Un châtiment prisé des foules, se souvint Min, qui équivalait à celui du goudron et des plumes dans d’autres pays.

— Personne ne t’a autorisée à parler, Maigan, dit la femme en gris. C’est un procès, pas une assemblée de pétitionnaires ! Admer et toi, retournez à votre place, et plus vite que ça !

Les deux paysans obéirent, Admer avec un peu plus d’empressement que son épouse.

— Si vous souhaitez témoigner, dit la femme en gris, afin de vous défendre, c’est le moment ou jamais. Des circonstances atténuantes pourraient vous aider…

Malgré ses propos, il n’y avait aucune sympathie dans le ton de la femme. Mais pas d’autres sentiments non plus…

Min supposa que Siuan allait prendre la parole, puisque c’était toujours elle qui se mettait en avant, dans ce genre de circonstances. Mais elle ne broncha pas, ne relevant même pas la tête.

Les yeux rivés sur Gareth Bryne, Leane avança vers la table. Sa démarche habituelle – assez gracieuse, mais proche du pas d’un soldat – s’était par miracle transformée en une sorte de « glissement » pimenté d’une touche d’ondulation. Du coup, sa poitrine et ses hanches sautaient davantage aux yeux. Pas parce qu’elle les jetait à la figure des gens. Non, c’était simplement dû à sa façon de se déplacer.

— Seigneur, nous sommes trois pauvres femmes contraintes de fuir les tempêtes qui se déchaînent sur le monde.

Oublié le ton brusque de la Gardienne des Chroniques. Sans pour autant minauder, Leane avait désormais une voix de velours caressante comme une douce brise. Et ses yeux noirs, sans être devenus de braise, ne pouvaient guère laisser indifférent un homme digne de ce nom.

— Sans un sou, perdues sur les routes, nous avons trouvé refuge dans l’étable de maître Nem.

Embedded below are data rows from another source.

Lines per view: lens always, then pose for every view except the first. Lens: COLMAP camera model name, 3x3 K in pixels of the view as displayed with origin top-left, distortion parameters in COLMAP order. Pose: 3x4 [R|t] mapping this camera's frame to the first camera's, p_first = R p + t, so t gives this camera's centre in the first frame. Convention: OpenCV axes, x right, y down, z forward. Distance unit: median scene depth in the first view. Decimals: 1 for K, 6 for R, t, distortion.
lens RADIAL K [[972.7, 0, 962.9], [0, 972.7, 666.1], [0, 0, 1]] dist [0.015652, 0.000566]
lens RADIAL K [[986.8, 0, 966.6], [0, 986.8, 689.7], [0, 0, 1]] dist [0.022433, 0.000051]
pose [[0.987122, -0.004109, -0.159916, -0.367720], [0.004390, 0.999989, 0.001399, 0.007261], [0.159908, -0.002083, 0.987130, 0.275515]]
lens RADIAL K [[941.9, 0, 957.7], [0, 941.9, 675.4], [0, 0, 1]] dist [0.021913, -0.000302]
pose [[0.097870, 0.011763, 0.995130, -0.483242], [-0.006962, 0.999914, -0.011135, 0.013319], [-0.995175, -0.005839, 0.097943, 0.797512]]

C’était un délit, je sais, mais nous étions terrorisées par la nuit.

Levant à demi les mains, paumes et poignets orientés vers Bryne, Leane devint un bref instant l’incarnation du malheur et de l’impuissance. Un bref instant, seulement…

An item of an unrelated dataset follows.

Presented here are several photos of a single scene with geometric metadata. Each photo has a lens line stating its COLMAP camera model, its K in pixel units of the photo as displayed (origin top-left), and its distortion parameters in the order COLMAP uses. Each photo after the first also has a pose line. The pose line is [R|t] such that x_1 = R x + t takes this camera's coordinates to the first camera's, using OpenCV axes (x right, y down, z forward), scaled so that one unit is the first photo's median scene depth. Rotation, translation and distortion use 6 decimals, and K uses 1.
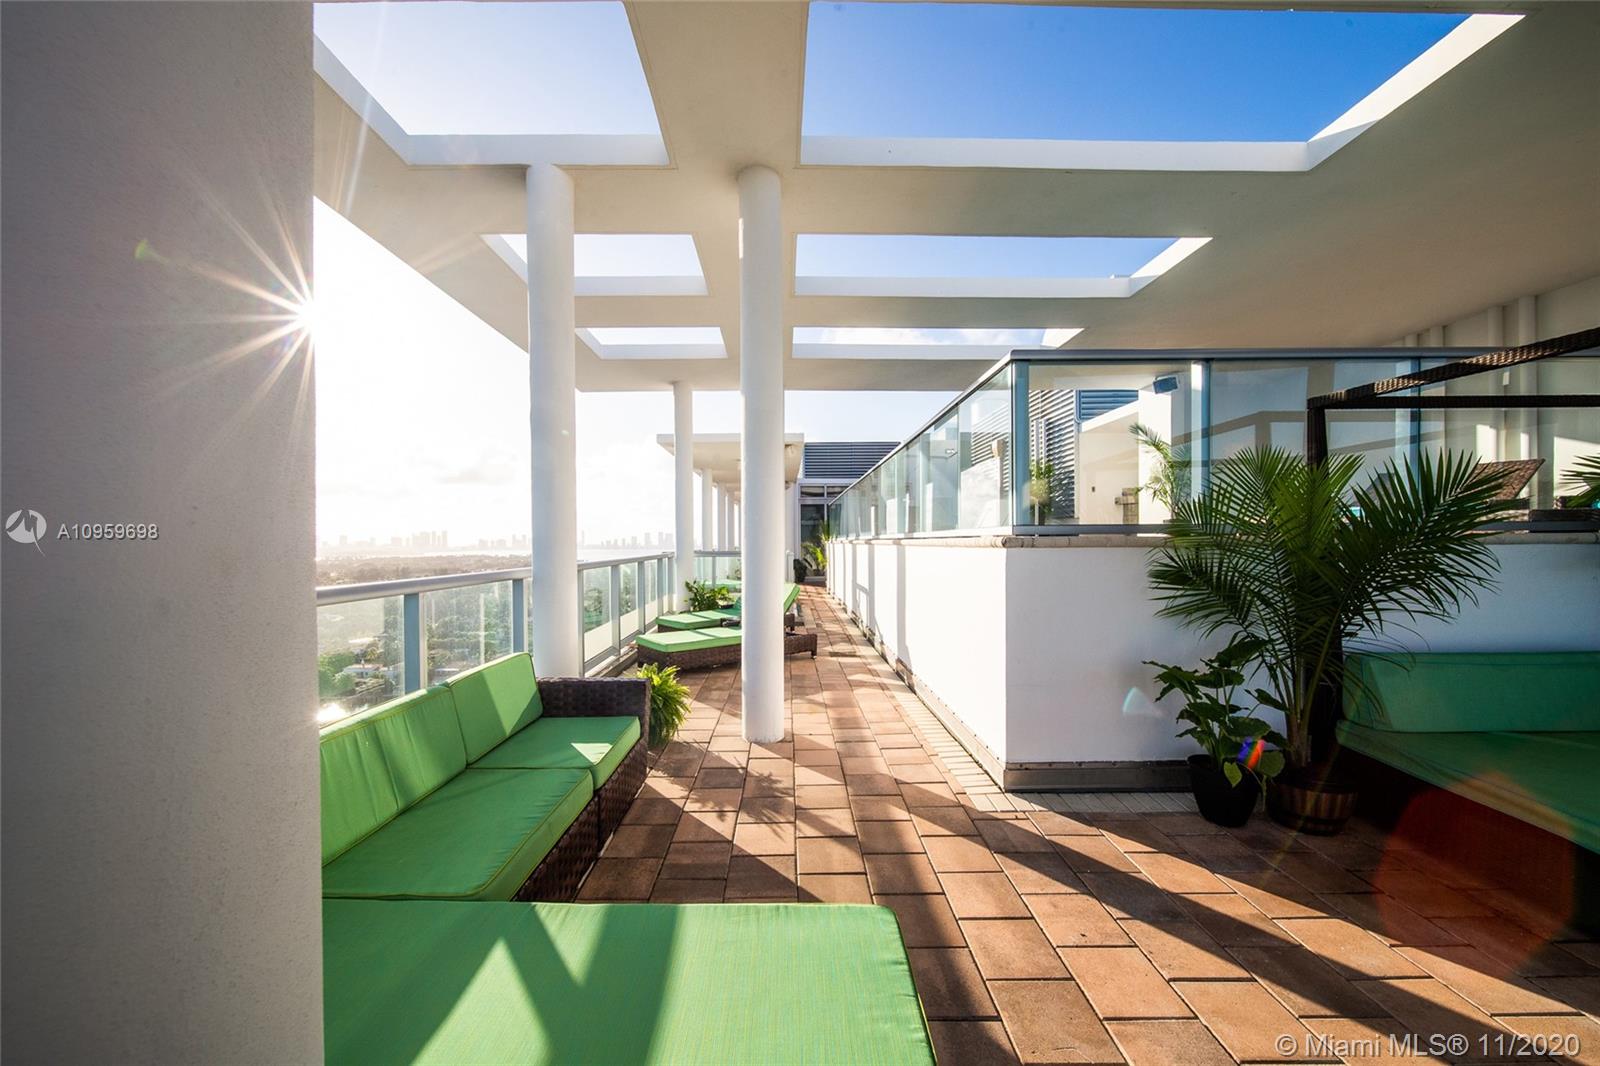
lens RADIAL K [[599.8, 0, 797.2], [0, 599.8, 526.7], [0, 0, 1]] dist [-0.002486, -0.000139]
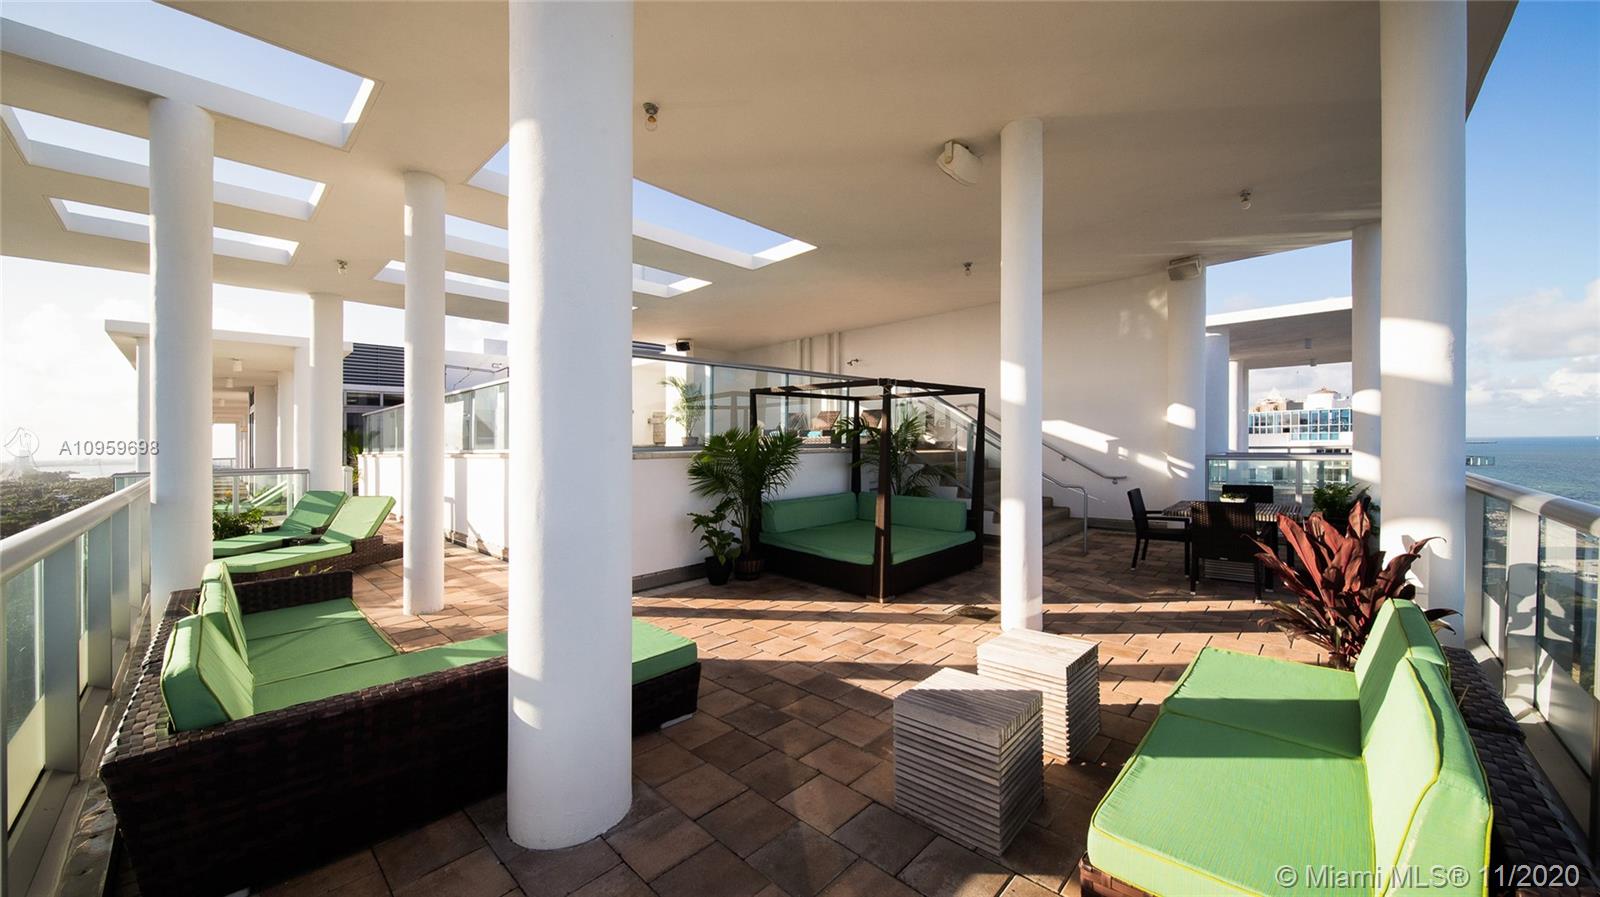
lens RADIAL K [[568.6, 0, 808.2], [0, 568.6, 447.6], [0, 0, 1]] dist [0.000072, -0.000011]
pose [[0.707583, -0.009024, 0.706573, -0.491586], [-0.005229, 0.999824, 0.018005, -0.039735], [-0.706611, -0.016435, 0.707411, -0.654810]]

— Cet homme, Dalyn, était un inconnu pour nous – simplement quelqu’un qui nous avait offert sa protection. Par les temps qui courent, des femmes seules ont bien besoin qu’on les défende, seigneur. Hélas, je crains que nous ayons mal choisi notre chevalier servant.

D’un regard velouté, Leane fit comprendre à Bryne qu’il avait tout pour être le protecteur idéal.

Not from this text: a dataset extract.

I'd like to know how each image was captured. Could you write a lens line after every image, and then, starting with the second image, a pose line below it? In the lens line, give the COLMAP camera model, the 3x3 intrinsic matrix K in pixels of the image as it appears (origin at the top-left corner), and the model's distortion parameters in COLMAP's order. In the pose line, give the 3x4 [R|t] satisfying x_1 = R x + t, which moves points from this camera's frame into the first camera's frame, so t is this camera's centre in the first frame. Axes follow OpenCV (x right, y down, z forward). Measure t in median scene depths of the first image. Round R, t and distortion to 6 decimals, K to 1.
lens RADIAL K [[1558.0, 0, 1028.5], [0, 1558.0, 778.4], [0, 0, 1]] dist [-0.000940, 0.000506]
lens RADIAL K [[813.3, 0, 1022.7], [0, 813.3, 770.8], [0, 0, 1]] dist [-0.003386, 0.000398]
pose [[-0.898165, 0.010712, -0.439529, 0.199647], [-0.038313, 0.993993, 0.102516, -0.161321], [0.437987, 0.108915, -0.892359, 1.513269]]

— C’est lui qui a molesté maître Nem, seigneur. Nous aurions opté pour la fuite, ou proposé de travailler pour payer notre nuit au chaud.

Contournant la table, Leane s’agenouilla à côté du siège de Bryne et posa délicatement les doigts sur le poignet du seigneur. Puis elle le regarda dans les yeux, eut un petit sourire qui aurait donné des palpitations cardiaques à l’homme le plus impassible, et plaida d’une voix tremblante :

— Seigneur, nous sommes coupables de fautes vénielles, certes, mais sûrement pas de crimes. Nous mettons nos vies entre vos mains. Je vous en supplie, soyez clément et protégez-nous.

Un long moment, Bryne soutint le regard de Leane. Puis il s’éclaircit la gorge, fit reculer son fauteuil, contourna à son tour la table, s’éloignant de la séductrice. Les villageois et les fermiers ne cachèrent pas leur trouble, les hommes se raclant la gorge, comme leur seigneur, tandis que les femmes marmonnaient entre leurs dents.